Mar 10, 2012

Wards of the Orthocracy: The Granary District

The Granary is the most highly fortified building in the entire city, with several limestone curtain walls nested inside one another, and looming watchtowers full of armed guards that scan over neat rows of warehouses, vaults, and the offices of merchant factors. Even the buildings near to it have marksmen armed with crossbows and specially-hired gnostic guards. No building in the Granary District is allowed to be built higher than the innermost, and highest, walls of the Granary.

All of this is because the Granary is the financial centre of the Orthocracy. The grain merchants who work there set the value of the Orthocracy's paper currency, mint it, and back it with their own grain. They speculate on the value of almost every type of good entering Kaddish, and they negotiate and enforce the contracts that keep the economy of the Orthocracy humming. It also serves as the bank of record for all the richest citizens of the city, an institution known for its honesty in a city of thieves.

The Granary is surrounded by a ring of businesses catering to the merchants who work there, as well as clusters of well-protected neighbourhoods barricaded off and patrolled by mercenaries. Several broad avenues run through the District. Wagons use them on the short and hurried trip up from the Guardhouse Ward into the safety of the Granary's internal warehouses.

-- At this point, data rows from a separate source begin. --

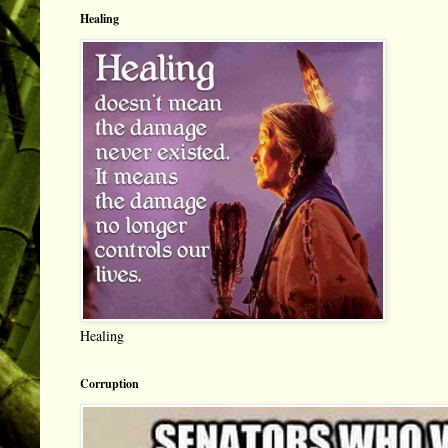
Healing
Healing
Corruption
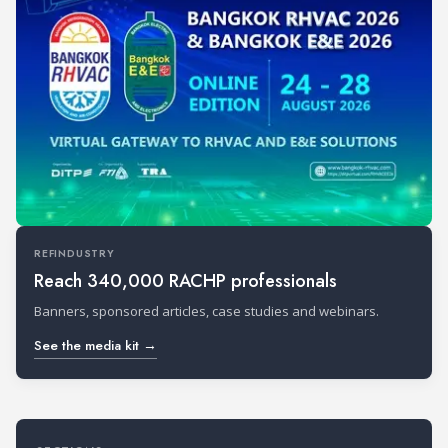
REFINDUSTRY
Reach 340,000 RACHP professionals
Banners, sponsored articles, case studies and webinars.
See the media kit →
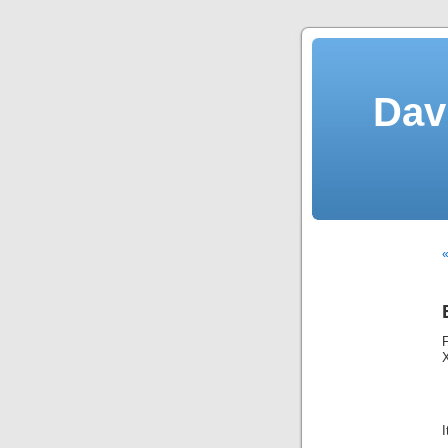
Dav
«
I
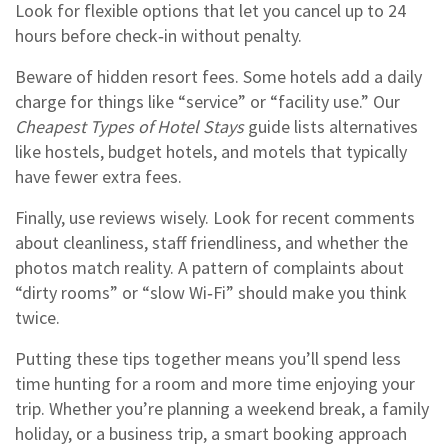
Look for flexible options that let you cancel up to 24
hours before check‑in without penalty.
Beware of hidden resort fees. Some hotels add a daily
charge for things like “service” or “facility use.” Our
Cheapest Types of Hotel Stays
guide lists alternatives
like hostels, budget hotels, and motels that typically
have fewer extra fees.
Finally, use reviews wisely. Look for recent comments
about cleanliness, staff friendliness, and whether the
photos match reality. A pattern of complaints about
“dirty rooms” or “slow Wi‑Fi” should make you think
twice.
Putting these tips together means you’ll spend less
time hunting for a room and more time enjoying your
trip. Whether you’re planning a weekend break, a family
holiday, or a business trip, a smart booking approach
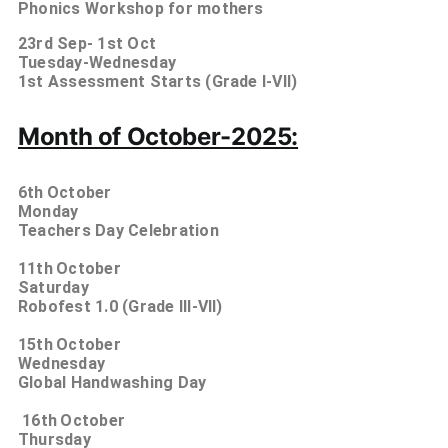
Phonics Workshop for mothers
23rd Sep- 1st
Oct
Tuesday-Wednesday
1st Assessment Starts (Grade I-VII)
Month of October-2025:
6th
October
Monday
Teachers Day Celebration
11th
October
Saturday
Robofest 1.0 (Grade III-VII)
15th
October
Wednesday
Global Handwashing Day
16th
October
Thursday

The rest of the district is a typical Kaddish urban maze, filled with the poor and desperate crammed into tenements, inns and hovels built so closely together that the side streets vanish and reappear like a river on the plains. The two groups, merchants and poor, hate one another, as the merchants refuse to share their wealth. Those broad avenues serve equally well a gathering places for the disaffected to lash out and riot while the alleys sprouting off of them let the rioters escape when the colleges come out to disperse them. The Granary District is split between two colleges, the Poormen, and the College of Glorious Struggle, who represent the two groups.

New Use For Streetwise

Organise Riot

Streetwise is the skill used to organise and channel a riot, protest or other gathering.

A critical success means that the organiser has managed to keep the gathering extremely focused on the reason they have come together, and they will not cause widespread damage except in the accomplishment of their specific goal. The crowd is large enough to be very likely to accomplish its goal. e.g. a lynch mob that only drags a criminal or outcast from their home without setting it ablaze.

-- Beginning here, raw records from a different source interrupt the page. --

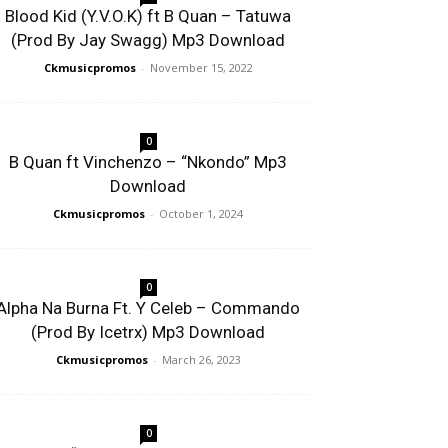
Blood Kid (Y.V.O.K) ft B Quan – Tatuwa
(Prod By Jay Swagg) Mp3 Download
Ckmusicpromos
-
November 15, 2022
0
B Quan ft Vinchenzo – “Nkondo” Mp3
Download
Ckmusicpromos
-
October 1, 2024
0
Alpha Na Burna Ft. Y Celeb – Commando
(Prod By Icetrx) Mp3 Download
Ckmusicpromos
-
March 26, 2023
0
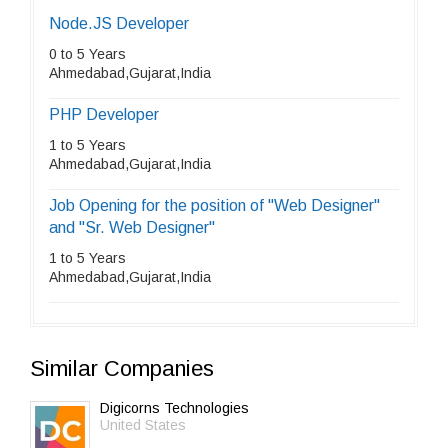
Node.JS Developer
0 to 5 Years
Ahmedabad,Gujarat,India
PHP Developer
1 to 5 Years
Ahmedabad,Gujarat,India
Job Opening for the position of "Web Designer"
and "Sr. Web Designer"
1 to 5 Years
Ahmedabad,Gujarat,India
Similar Companies
Digicorns Technologies
United States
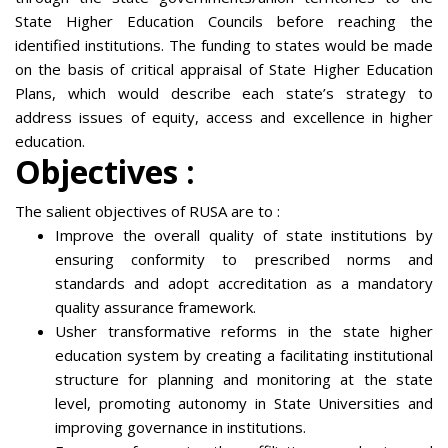
State Higher Education Councils before reaching the
identified institutions. The funding to states would be made
on the basis of critical appraisal of State Higher Education
Plans, which would describe each state’s strategy to
address issues of equity, access and excellence in higher
education.
Objectives :
The salient objectives of RUSA are to :
Improve the overall quality of state institutions by
ensuring conformity to prescribed norms and
standards and adopt accreditation as a mandatory
quality assurance framework.
Usher transformative reforms in the state higher
education system by creating a facilitating institutional
structure for planning and monitoring at the state
level, promoting autonomy in State Universities and
improving governance in institutions.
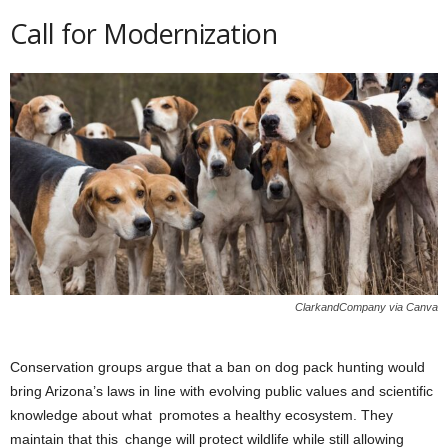
Call for Modernization
ClarkandCompany via Canva
Conservation groups argue that a ban on dog pack hunting would
bring Arizona’s laws in line with evolving public values and scientific
knowledge about what promotes a healthy ecosystem. They
maintain that this change will protect wildlife while still allowing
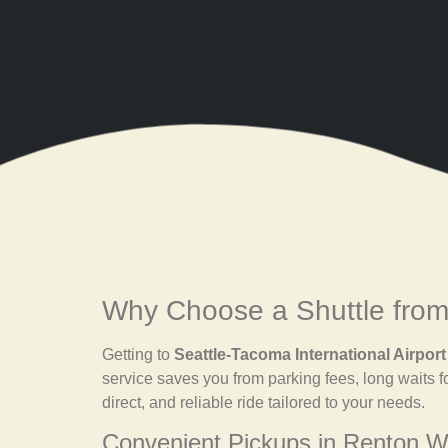
Why Choose a Shuttle from
Getting to
Seattle-Tacoma International Airport
service saves you from parking fees, long waits f
direct, and reliable ride tailored to your needs.
Convenient Pickups in Renton 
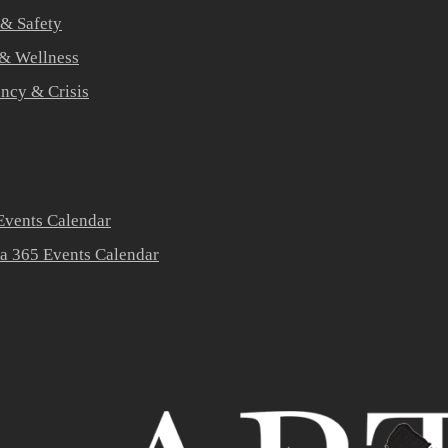
 & Safety
 & Wellness
ners
ncy & Crisis
vents Calendar
a 365 Events Calendar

A normal success means that the organiser has managed to keep the gathering focused on the reason they have come together, but there's incidental damage to unrelated persons as members of the crowd express their anger through violence. The crowd is large enough to probably accomplish its goal. e.g. a group of beggars that wants to protest a rise in the price of food overturns all the stalls in the market and beats the merchants, even though many do not sell food.

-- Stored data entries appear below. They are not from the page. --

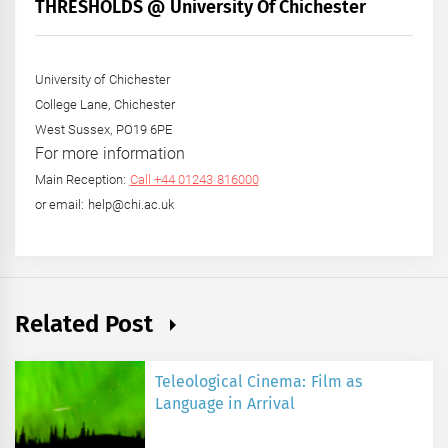
+
THRESHOLDS @ University Of Chichester
Year
University of Chichester
College Lane, Chichester
West Sussex, PO19 6PE
For more information
Main Reception:
Call +44 01243 816000
or email: help@chi.ac.uk
Related Post
Teleological Cinema: Film as
Language in Arrival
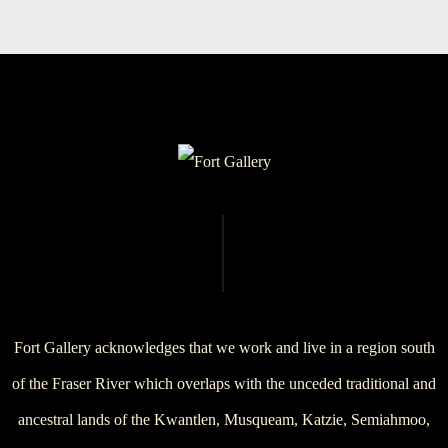
Fort Gallery acknowledges that we work and live in a region south
of the Fraser River which overlaps with the unceded traditional and
ancestral lands of the Kwantlen, Musqueam, Katzie, Semiahmoo,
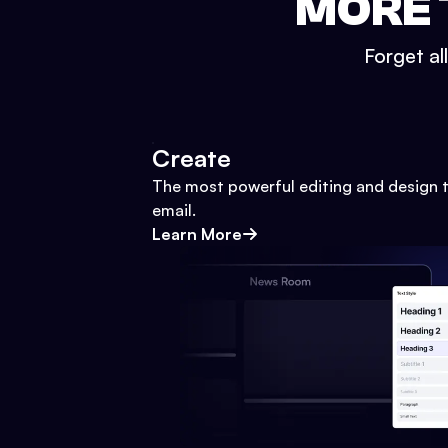
MORE 
Forget al
Create
The most powerful editing and design t
email.
Learn More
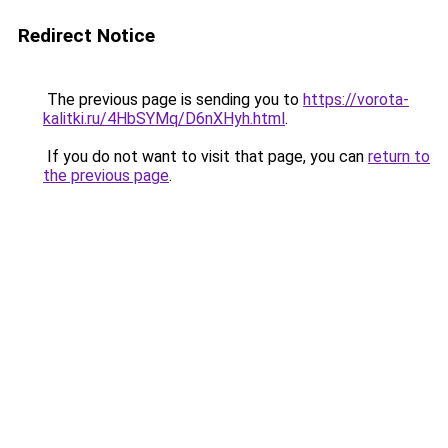
Redirect Notice
The previous page is sending you to
https://vorota-
kalitki.ru/4HbSYMq/D6nXHyh.html
.
If you do not want to visit that page, you can
return to
the previous page
.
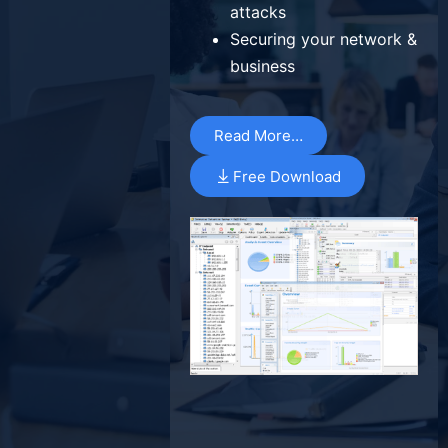
attacks
Securing your network &
business
Read More…
Free Download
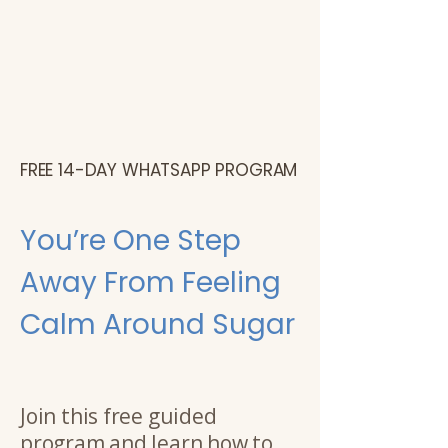
FREE 14-DAY WHATSAPP PROGRAM
You’re One Step
Away From Feeling
Calm Around Sugar
Join this free guided
program and learn how to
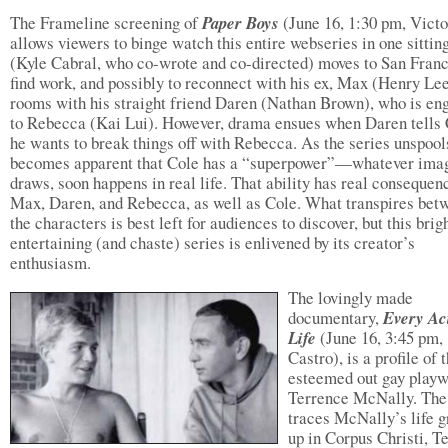
The Frameline screening of
Paper Boys
(June 16, 1:30 pm, Victo
allows viewers to binge watch this entire webseries in one sittin
(Kyle Cabral, who co-wrote and co-directed) moves to San Franc
find work, and possibly to reconnect with his ex, Max (Henry Le
rooms with his straight friend Daren (Nathan Brown), who is en
to Rebecca (Kai Lui). However, drama ensues when Daren tells
he wants to break things off with Rebecca. As the series unspools
becomes apparent that Cole has a “superpower”—whatever ima
draws, soon happens in real life. That ability has real consequen
Max, Daren, and Rebecca, as well as Cole. What transpires bet
the characters is best left for audiences to discover, but this brigh
entertaining (and chaste) series is enlivened by its creator’s
enthusiasm.
The lovingly made
documentary,
Every Ac
Life
(June 16, 3:45 pm,
Castro), is a profile of 
esteemed out gay playw
Terrence McNally. The
traces McNally’s life 
up in Corpus Christi, Te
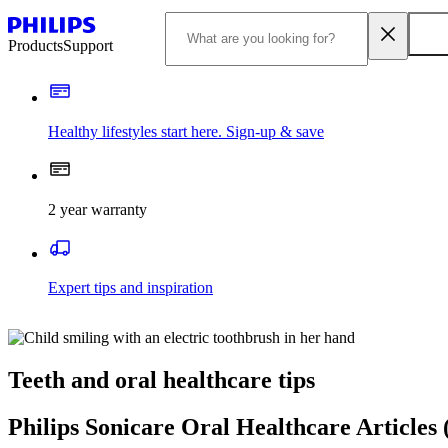
Products
Support
Healthy lifestyles start here. Sign-up & save​
2 year warranty
Expert tips and inspiration
Teeth and oral healthcare tips
Philips Sonicare Oral Healthcare Articles 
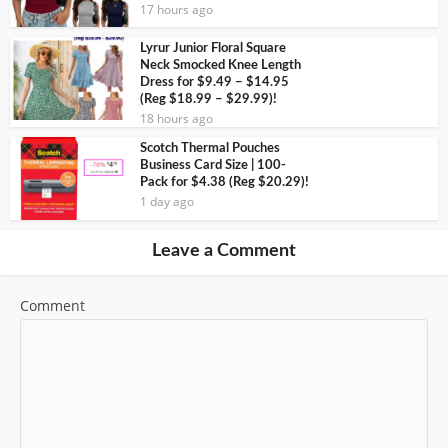
17 hours ago
Lyrur Junior Floral Square
Neck Smocked Knee Length
Dress for $9.49 – $14.95
(Reg $18.99 – $29.99)!
18 hours ago
Scotch Thermal Pouches
Business Card Size | 100-
Pack for $4.38 (Reg $20.29)!
1 day ago
Leave a Comment
Comment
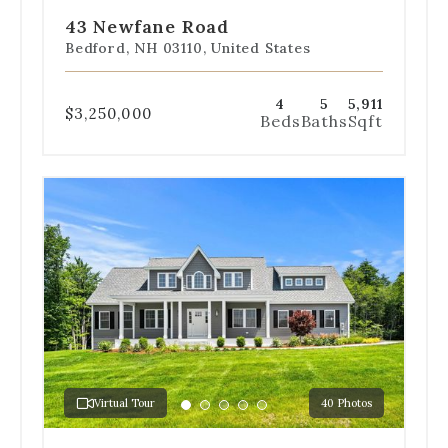
slide
slide
slide
slide
slide
43 Newfane Road
1
2
3
4
5
Bedford, NH 03110, United States
4
5
5,911
$3,250,000
Beds
Baths
Sqft
Use
the
dot
navigation
below
the
slides
to
jump
to
a
Virtual Tour
40 Photos
specific
Go
Go
Go
Go
Go
slide.
to
to
to
to
to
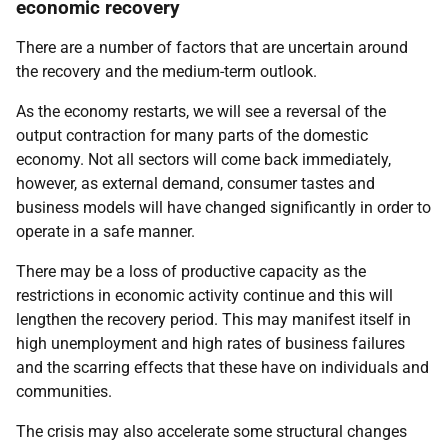
economic recovery
There are a number of factors that are uncertain around
the recovery and the medium-term outlook.
As the economy restarts, we will see a reversal of the
output contraction for many parts of the domestic
economy. Not all sectors will come back immediately,
however, as external demand, consumer tastes and
business models will have changed significantly in order to
operate in a safe manner.
There may be a loss of productive capacity as the
restrictions in economic activity continue and this will
lengthen the recovery period. This may manifest itself in
high unemployment and high rates of business failures
and the scarring effects that these have on individuals and
communities.
The crisis may also accelerate some structural changes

A failure means the mob is either under-sized, or disperses ineffectually at the first sign of real resistance. These crowds are the most peaceful.

A critical failure means the mob turns into a true riot, a violent mass of people without any goal beyond damage and looting. Opportunists flow in to take advantage of it, while everyone else tries to run or get to ground. People can and will be trampled to death while buildings burn, outcasts are lynched, and armed gangs roam the streets.

+50% The organiser hires the protesters; A college drawing on its members to fulfill their duties

+25% There is a legitimate, widespread grievance against the target of the protest; The target is located in one spot and is not able to relocate; Booze flows freely

-25% The cause is unusual or not of concern to ordinary people; the targets are spread out in multiple locations or are able to flee ahead of the mob; The organisers make an active effort to exclude drunks

-50% The target hires agent provocateurs to sabotage the demonstration; Participating in the mob is expressly forbidden by an orthocrat the demonstrators answer to

2 comments:

  1. In terms of the granary and issuing currency, I understand that the Egyptians had a system where the farmer would deposit grain, and receive a clay tablet with a date on it, they could redeem grain with that tablet at any time, however over time its value dropped, to reflect (a) taxes and (b) losses due to rot, vermin, etc.

    This tablet became currency. However, as a depreciating currency people were anxious to spend it quickly, and it tended to not be useful for international trade.

    ReplyDelete
    Replies
    1. Yes, that's the model for what goes on in Kaddish (except they issue scrip, and most of their population doesn't grow grain, though scrip is only issued on grain). I've been trying to cut the size of these posts a little to make them more manageable for people to read, so the Kaddish economic system and their currency will be its own post.